I am in awe of the diversity and just plain bizarro nature of many of the ocean animals easily (and some not so easily) observed on any given day. Went for a short walk along the bayfront earlier this week and discovered a couple of squishy-looking somethings caught in the tide line. After a bit of research, which included asking a very knowledgeable source “what the heck is that” I can safely say these animals are spotted sea hares.
Sea hares are in the mollusk family – related to snails, slugs and nudibranchs. That’s the simple explanation. Why they are called hares, however, remains a mystery. One story says when first observed, the animal reminded that person of a hare. Say what? Of course there’s also the story that says early sailors mistook manatees for mermaids…so I’m thinking that possibly a lot of rum was involved in both observations.
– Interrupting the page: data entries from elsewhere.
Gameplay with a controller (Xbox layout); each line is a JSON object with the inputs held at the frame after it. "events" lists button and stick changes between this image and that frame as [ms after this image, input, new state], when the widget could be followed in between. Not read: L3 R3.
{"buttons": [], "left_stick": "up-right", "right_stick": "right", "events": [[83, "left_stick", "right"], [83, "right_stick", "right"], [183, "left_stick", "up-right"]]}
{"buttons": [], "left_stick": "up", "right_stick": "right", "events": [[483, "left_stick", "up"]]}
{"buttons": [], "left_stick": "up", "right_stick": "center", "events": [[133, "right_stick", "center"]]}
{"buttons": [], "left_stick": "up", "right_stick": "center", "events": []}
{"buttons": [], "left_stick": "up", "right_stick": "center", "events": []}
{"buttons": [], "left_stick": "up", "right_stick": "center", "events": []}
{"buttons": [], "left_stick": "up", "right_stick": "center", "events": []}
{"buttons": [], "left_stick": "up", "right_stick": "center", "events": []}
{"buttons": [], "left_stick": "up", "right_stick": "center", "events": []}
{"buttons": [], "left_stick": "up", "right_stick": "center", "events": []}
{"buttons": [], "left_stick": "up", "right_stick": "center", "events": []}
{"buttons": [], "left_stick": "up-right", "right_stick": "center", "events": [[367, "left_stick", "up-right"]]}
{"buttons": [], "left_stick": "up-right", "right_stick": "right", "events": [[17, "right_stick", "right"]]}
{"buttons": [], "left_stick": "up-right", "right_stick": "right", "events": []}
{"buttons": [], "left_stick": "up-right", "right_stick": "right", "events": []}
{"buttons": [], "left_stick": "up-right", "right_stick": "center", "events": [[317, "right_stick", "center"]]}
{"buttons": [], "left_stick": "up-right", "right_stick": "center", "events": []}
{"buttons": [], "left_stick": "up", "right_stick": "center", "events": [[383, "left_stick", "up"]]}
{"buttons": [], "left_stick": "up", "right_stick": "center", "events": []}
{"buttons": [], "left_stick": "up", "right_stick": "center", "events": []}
These animals really look more like a slug than a rabbit. Their shell..if they have one, is internal and not fully developed. Wing-like extensions along the foot propel the sea hare through the water as it swims. It feeds on algae.
In the spring, the hermaphroditic sea hares move into the shallow bay waters to breed, deposit their eggs in the seaweed and grasses, and then die. There were two sea hares washed up on the bayfront after a few days of warm weather..so I’m guessing this may be an early sign of spring. Life is sometimes weird…but good.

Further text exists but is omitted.